2. Ergonyms in the form of phrases and sentences. Names of two or more words are more informative and semantically expanded. For example, "Petit cafe", "C'est la Vie", "Shaping Queen".
3. Plays on words. These form the largest class. For example, Любовь-морковь, Кроваткино.
4. Ergonyms formed from anthroponyms ("Cleopatra"), toponyms ("Olympus"), mythonyms, the names of living things, These may be explained by their being easily recognized by many people, by their having many different meanings, and by the implication that their characteristics are transferred to the ergonomical entity.

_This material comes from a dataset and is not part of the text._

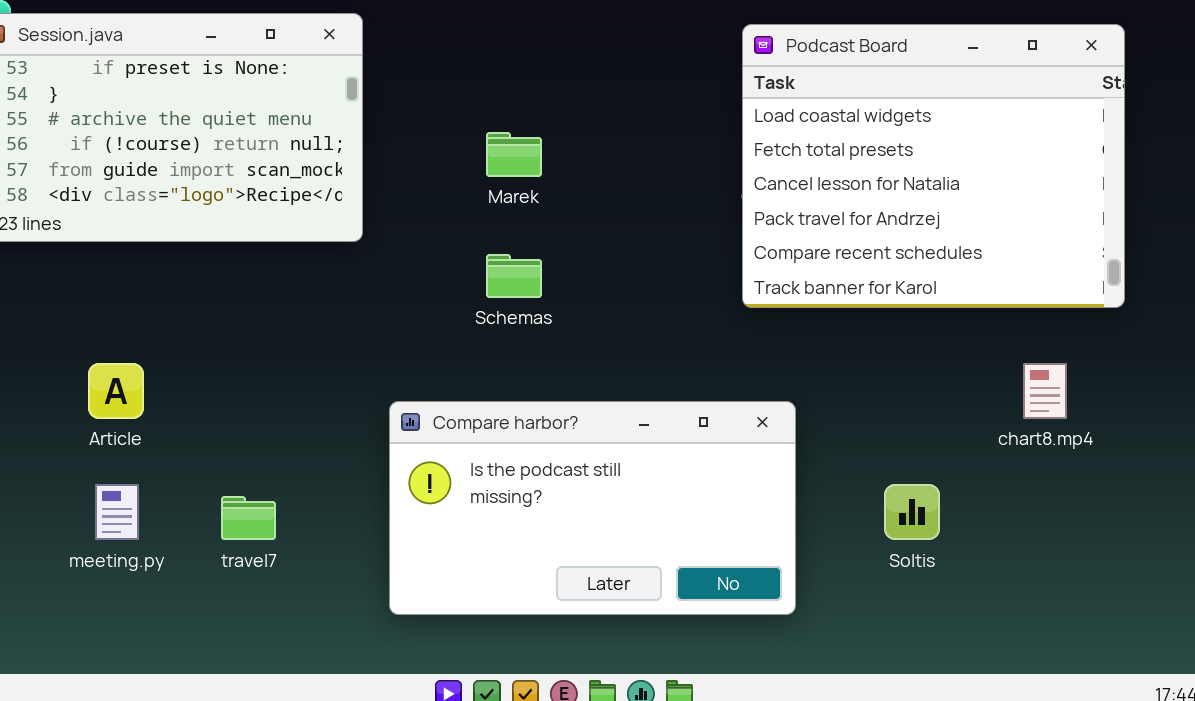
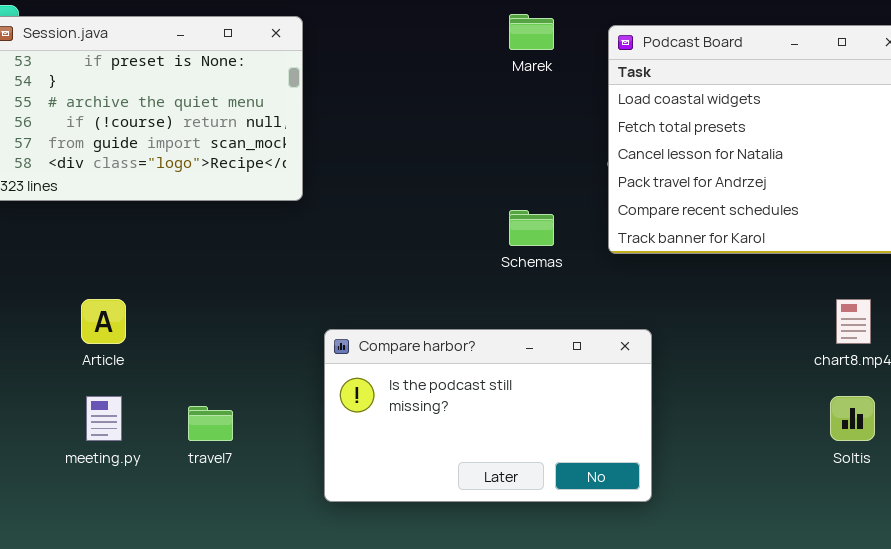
Marek: [486,132,542,177] -> [509,14,554,50], moved
Schemas: [486,254,542,298] -> [509,210,554,246], moved
Soltis: [884,484,940,540] -> [830,396,875,441], moved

5. Ergonyms formed from obsolete words, jargon or slang. For example, "Очкарик, Ёшкин Кот"
6. Loanwords. For example, "Angel", "Nota Bene", "Бонжур".

== Function ==

An ergonym may have functions beside being a proper name. It might also be:
1. Informative (the name acts as an extremely informative unit in the speech of each communicant)
2. Advertising (the name is intended to attract interest, to encourage the response of a potential client)
3. Aesthetic (the name usually evokes a positive association, “sounds beautiful”)
4. Memorial (the names often reflect the names of the founders, the names of popular music groups, films, etc.)
5. Denoting property protection such as a trademark.